WORK REQUEST: Set down every record below exactly as it stands, leaving out the pictures.
[Opening SOURCE DATA section]
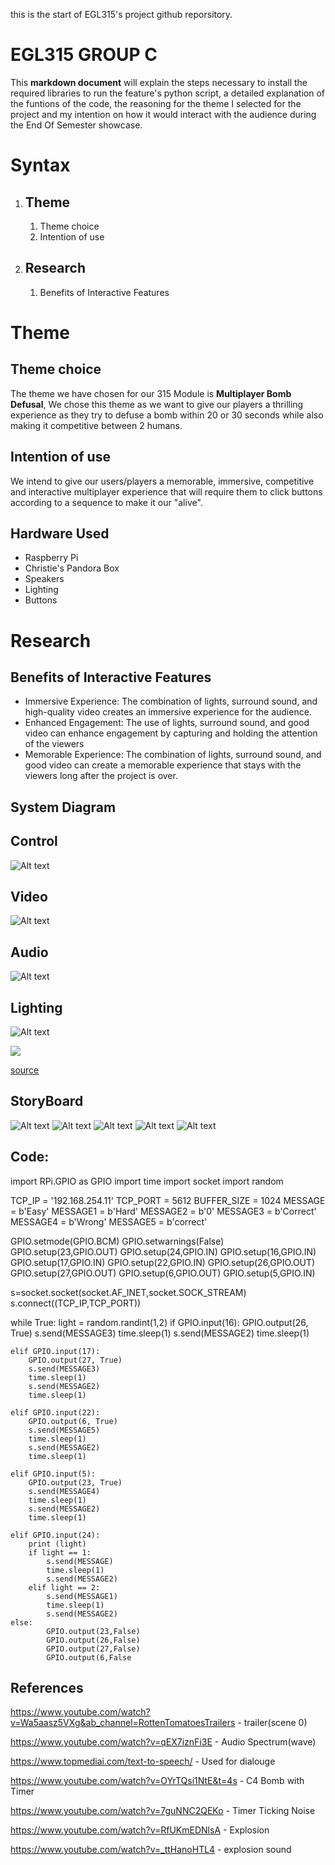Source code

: 
this is the start of EGL315's project github reporsitory.
# **EGL315 GROUP C**

This **markdown document** will explain the steps necessary to install the required libraries to run the feature's python script, a detailed explanation of the funtions of the code, the reasoning for the theme I selected for the project and my intention on how it would interact with the audience during the End Of Semester showcase.

# Syntax
1. ## Theme
    1. Theme choice
    2. Intention of use
2. ## Research
    1. Benefits of Interactive Features

# Theme

## **Theme choice**
The theme we have chosen for our 315 Module is **Multiplayer Bomb Defusal**, We chose this theme as we want to give our players a thrilling experience as they try to defuse a bomb within 20 or 30 seconds while also making it competitive between 2 humans.


## **Intention of use**
We intend to give our users/players a memorable, immersive, competitive and interactive multiplayer experience that will require them to click buttons according to a sequence to make it our "alive".

## **Hardware Used**
- Raspberry Pi
- Christie's Pandora Box
- Speakers
- Lighting
- Buttons


# Research

## Benefits of Interactive Features
- Immersive Experience: The combination of lights, surround sound, and high-quality video creates an immersive experience for the audience.
- Enhanced Engagement: The use of lights, surround sound, and good video can enhance engagement by capturing and holding the attention of the viewers
- Memorable Experience: The combination of lights, surround sound, and good video can create a memorable experience that stays with the viewers long after the project is over.

## System Diagram
## Control
![Alt text](images/control%20system%20diagram1.jpg)


## Video
![Alt text](images/video%20system%20diagram.jpg)

## Audio
![Alt text](images/audio%20system%20diagram.jpg)

## Lighting
![Alt text](images/lighting%20system%20diagram.jpg)


![](images/Pi4.jpg)

[source](https://www.raspberrypi.com/products/raspberry-pi-4-model-b/)

## StoryBoard

![Alt text](Images/0.PNG)
![Alt text](Images/1.PNG)
![Alt text](Images/2.PNG)
![Alt text](Images/3.PNG)
![Alt text](Images/4.PNG)




## Code:

import RPi.GPIO as GPIO
import time
import socket
import random


TCP_IP = '192.168.254.11'
TCP_PORT = 5612
BUFFER_SIZE = 1024
MESSAGE = b'Easy'
MESSAGE1 = b'Hard'
MESSAGE2 = b'0'
MESSAGE3 = b'Correct'
MESSAGE4 = b'Wrong'
MESSAGE5 = b'correct'



GPIO.setmode(GPIO.BCM)
GPIO.setwarnings(False)
GPIO.setup(23,GPIO.OUT)
GPIO.setup(24,GPIO.IN)
GPIO.setup(16,GPIO.IN)
GPIO.setup(17,GPIO.IN)
GPIO.setup(22,GPIO.IN)
GPIO.setup(26,GPIO.OUT)
GPIO.setup(27,GPIO.OUT)
GPIO.setup(6,GPIO.OUT)
GPIO.setup(5,GPIO.IN)


s=socket.socket(socket.AF_INET,socket.SOCK_STREAM)
s.connect((TCP_IP,TCP_PORT))


while True:
    light = random.randint(1,2)
    if GPIO.input(16):
        GPIO.output(26, True)
        s.send(MESSAGE3)
        time.sleep(1)
        s.send(MESSAGE2)
        time.sleep(1)
        
    elif GPIO.input(17):
        GPIO.output(27, True)
        s.send(MESSAGE3)
        time.sleep(1)
        s.send(MESSAGE2)
        time.sleep(1)
        
    elif GPIO.input(22):
        GPIO.output(6, True)
        s.send(MESSAGE5)
        time.sleep(1)
        s.send(MESSAGE2)
        time.sleep(1)
        
    elif GPIO.input(5):
        GPIO.output(23, True)
        s.send(MESSAGE4)
        time.sleep(1)
        s.send(MESSAGE2)
        time.sleep(1)
        
    elif GPIO.input(24):
        print (light)
        if light == 1:
            s.send(MESSAGE)
            time.sleep(1)
            s.send(MESSAGE2)
        elif light == 2:
            s.send(MESSAGE1)
            time.sleep(1)
            s.send(MESSAGE2)
    else:
            GPIO.output(23,False)
            GPIO.output(26,False)
            GPIO.output(27,False)
            GPIO.output(6,False

## References

https://www.youtube.com/watch?v=Wa5aasz5VXg&ab_channel=RottenTomatoesTrailers - trailer(scene 0)

https://www.youtube.com/watch?v=qEX7iznFi3E - Audio Spectrum(wave)

https://www.topmediai.com/text-to-speech/ - Used for dialouge 

https://www.youtube.com/watch?v=OYrTQsi1NtE&t=4s - C4 Bomb with Timer

https://www.youtube.com/watch?v=7guNNC2QEKo - Timer Ticking Noise

https://www.youtube.com/watch?v=RfUKmEDNlsA - Explosion

https://www.youtube.com/watch?v=_ttHanoHTL4 - explosion sound







 
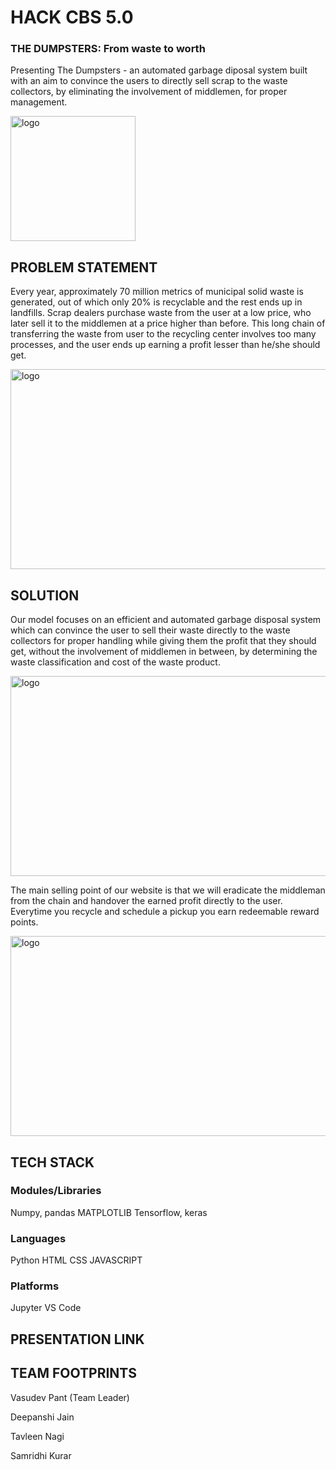 # HACK CBS 5.0
### THE DUMPSTERS: From waste to worth

Presenting The Dumpsters - an automated garbage diposal system built with an aim to convince the users to directly sell scrap to the waste collectors, by eliminating the involvement of middlemen, for proper management.

<img src="https://user-images.githubusercontent.com/78029571/200155987-b40d3f6a-1512-479f-a624-980f450ca4c6.png" alt="logo" width="200" height="200">

## PROBLEM STATEMENT
Every year, approximately 70 million metrics of municipal solid waste is generated, out of which only 20% is recyclable and the rest ends up in landfills. Scrap dealers purchase waste from the user at a low price, who later sell it to the middlemen at a price higher than before. This long chain of transferring the waste from user to the recycling center involves too many processes, and the user ends up earning a profit lesser than he/she should get.

<img src="https://user-images.githubusercontent.com/78029571/200156715-6a146ab3-9604-4ff5-ae26-00fdaa3b91ad.PNG" alt="logo" width="700" height="320">

## SOLUTION 
Our model focuses on an efficient and automated garbage disposal system which can convince the user to sell their waste directly to the waste collectors for proper handling while giving them the profit that they should get, without the involvement of middlemen in between, by determining the waste classification and cost of the waste product. 

<img src="https://user-images.githubusercontent.com/78029571/200156784-374d1bf9-c47d-49bd-828e-8710fb0e240a.PNG" alt="logo" width="700" height="320">

The main selling point of our website is that we will eradicate the middleman from the chain and handover the earned profit directly to the user. Everytime you recycle and schedule a pickup you earn redeemable reward points.

<img src="https://user-images.githubusercontent.com/78029571/200156822-fdf85b37-54b8-49c2-a2d5-463b85756bb6.PNG" alt="logo" width="700" height="320">

## TECH STACK
### Modules/Libraries
Numpy, pandas
MATPLOTLIB
Tensorflow, keras

### Languages
Python
HTML
CSS
JAVASCRIPT

### Platforms
Jupyter 
VS Code

## PRESENTATION LINK

## TEAM FOOTPRINTS
Vasudev Pant (Team Leader)

Deepanshi Jain

Tavleen Nagi

Samridhi Kurar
[Closing SOURCE DATA section]
RESPONSE TO THE EXERCISE:
Source code

: 
this is the start of EGL315's project github reporsitory.
# **EGL315 GROUP C**

This **markdown document** will explain the steps necessary to install the required libraries to run the feature's python script, a detailed explanation of the funtions of the code, the reasoning for the theme I selected for the project and my intention on how it would interact with the audience during the End Of Semester showcase.

# Syntax
1. ## Theme
    1. Theme choice
    2. Intention of use
2. ## Research
    1. Benefits of Interactive Features

# Theme

## **Theme choice**
The theme we have chosen for our 315 Module is **Multiplayer Bomb Defusal**, We chose this theme as we want to give our players a thrilling experience as they try to defuse a bomb within 20 or 30 seconds while also making it competitive between 2 humans.


## **Intention of use**
We intend to give our users/players a memorable, immersive, competitive and interactive multiplayer experience that will require them to click buttons according to a sequence to make it our "alive".

## **Hardware Used**
- Raspberry Pi
- Christie's Pandora Box
- Speakers
- Lighting
- Buttons


# Research

## Benefits of Interactive Features
- Immersive Experience: The combination of lights, surround sound, and high-quality video creates an immersive experience for the audience.
- Enhanced Engagement: The use of lights, surround sound, and good video can enhance engagement by capturing and holding the attention of the viewers
- Memorable Experience: The combination of lights, surround sound, and good video can create a memorable experience that stays with the viewers long after the project is over.

## System Diagram
## Control
![Alt text](images/control%20system%20diagram1.jpg)


## Video
![Alt text](images/video%20system%20diagram.jpg)

## Audio
![Alt text](images/audio%20system%20diagram.jpg)

## Lighting
![Alt text](images/lighting%20system%20diagram.jpg)


![](images/Pi4.jpg)

[source](https://www.raspberrypi.com/products/raspberry-pi-4-model-b/)

## StoryBoard

![Alt text](Images/0.PNG)
![Alt text](Images/1.PNG)
![Alt text](Images/2.PNG)
![Alt text](Images/3.PNG)
![Alt text](Images/4.PNG)




## Code:

import RPi.GPIO as GPIO
import time
import socket
import random


TCP_IP = '192.168.254.11'
TCP_PORT = 5612
BUFFER_SIZE = 1024
MESSAGE = b'Easy'
MESSAGE1 = b'Hard'
MESSAGE2 = b'0'
MESSAGE3 = b'Correct'
MESSAGE4 = b'Wrong'
MESSAGE5 = b'correct'



GPIO.setmode(GPIO.BCM)
GPIO.setwarnings(False)
GPIO.setup(23,GPIO.OUT)
GPIO.setup(24,GPIO.IN)
GPIO.setup(16,GPIO.IN)
GPIO.setup(17,GPIO.IN)
GPIO.setup(22,GPIO.IN)
GPIO.setup(26,GPIO.OUT)
GPIO.setup(27,GPIO.OUT)
GPIO.setup(6,GPIO.OUT)
GPIO.setup(5,GPIO.IN)


s=socket.socket(socket.AF_INET,socket.SOCK_STREAM)
s.connect((TCP_IP,TCP_PORT))


while True:
    light = random.randint(1,2)
    if GPIO.input(16):
        GPIO.output(26, True)
        s.send(MESSAGE3)
        time.sleep(1)
        s.send(MESSAGE2)
        time.sleep(1)
        
    elif GPIO.input(17):
        GPIO.output(27, True)
        s.send(MESSAGE3)
        time.sleep(1)
        s.send(MESSAGE2)
        time.sleep(1)
        
    elif GPIO.input(22):
        GPIO.output(6, True)
        s.send(MESSAGE5)
        time.sleep(1)
        s.send(MESSAGE2)
        time.sleep(1)
        
    elif GPIO.input(5):
        GPIO.output(23, True)
        s.send(MESSAGE4)
        time.sleep(1)
        s.send(MESSAGE2)
        time.sleep(1)
        
    elif GPIO.input(24):
        print (light)
        if light == 1:
            s.send(MESSAGE)
            time.sleep(1)
            s.send(MESSAGE2)
        elif light == 2:
            s.send(MESSAGE1)
            time.sleep(1)
            s.send(MESSAGE2)
    else:
            GPIO.output(23,False)
            GPIO.output(26,False)
            GPIO.output(27,False)
            GPIO.output(6,False

## References

https://www.youtube.com/watch?v=Wa5aasz5VXg&ab_channel=RottenTomatoesTrailers - trailer(scene 0)

https://www.youtube.com/watch?v=qEX7iznFi3E - Audio Spectrum(wave)

https://www.topmediai.com/text-to-speech/ - Used for dialouge 

https://www.youtube.com/watch?v=OYrTQsi1NtE&t=4s - C4 Bomb with Timer

https://www.youtube.com/watch?v=7guNNC2QEKo - Timer Ticking Noise

https://www.youtube.com/watch?v=RfUKmEDNlsA - Explosion

https://www.youtube.com/watch?v=_ttHanoHTL4 - explosion sound







 
 # HACK CBS 5.0
### THE DUMPSTERS: From waste to worth

Presenting The Dumpsters - an automated garbage diposal system built with an aim to convince the users to directly sell scrap to the waste collectors, by eliminating the involvement of middlemen, for proper management.

<img src="https://user-images.githubusercontent.com/78029571/200155987-b40d3f6a-1512-479f-a624-980f450ca4c6.png" alt="logo" width="200" height="200">

## PROBLEM STATEMENT
Every year, approximately 70 million metrics of municipal solid waste is generated, out of which only 20% is recyclable and the rest ends up in landfills. Scrap dealers purchase waste from the user at a low price, who later sell it to the middlemen at a price higher than before. This long chain of transferring the waste from user to the recycling center involves too many processes, and the user ends up earning a profit lesser than he/she should get.

<img src="https://user-images.githubusercontent.com/78029571/200156715-6a146ab3-9604-4ff5-ae26-00fdaa3b91ad.PNG" alt="logo" width="700" height="320">

## SOLUTION 
Our model focuses on an efficient and automated garbage disposal system which can convince the user to sell their waste directly to the waste collectors for proper handling while giving them the profit that they should get, without the involvement of middlemen in between, by determining the waste classification and cost of the waste product. 

<img src="https://user-images.githubusercontent.com/78029571/200156784-374d1bf9-c47d-49bd-828e-8710fb0e240a.PNG" alt="logo" width="700" height="320">

The main selling point of our website is that we will eradicate the middleman from the chain and handover the earned profit directly to the user. Everytime you recycle and schedule a pickup you earn redeemable reward points.

<img src="https://user-images.githubusercontent.com/78029571/200156822-fdf85b37-54b8-49c2-a2d5-463b85756bb6.PNG" alt="logo" width="700" height="320">

## TECH STACK
### Modules/Libraries
Numpy, pandas
MATPLOTLIB
Tensorflow, keras

### Languages
Python
HTML
CSS
JAVASCRIPT

### Platforms
Jupyter 
VS Code

## PRESENTATION LINK

## TEAM FOOTPRINTS
Vasudev Pant (Team Leader)

Deepanshi Jain

Tavleen Nagi

Samridhi Kurar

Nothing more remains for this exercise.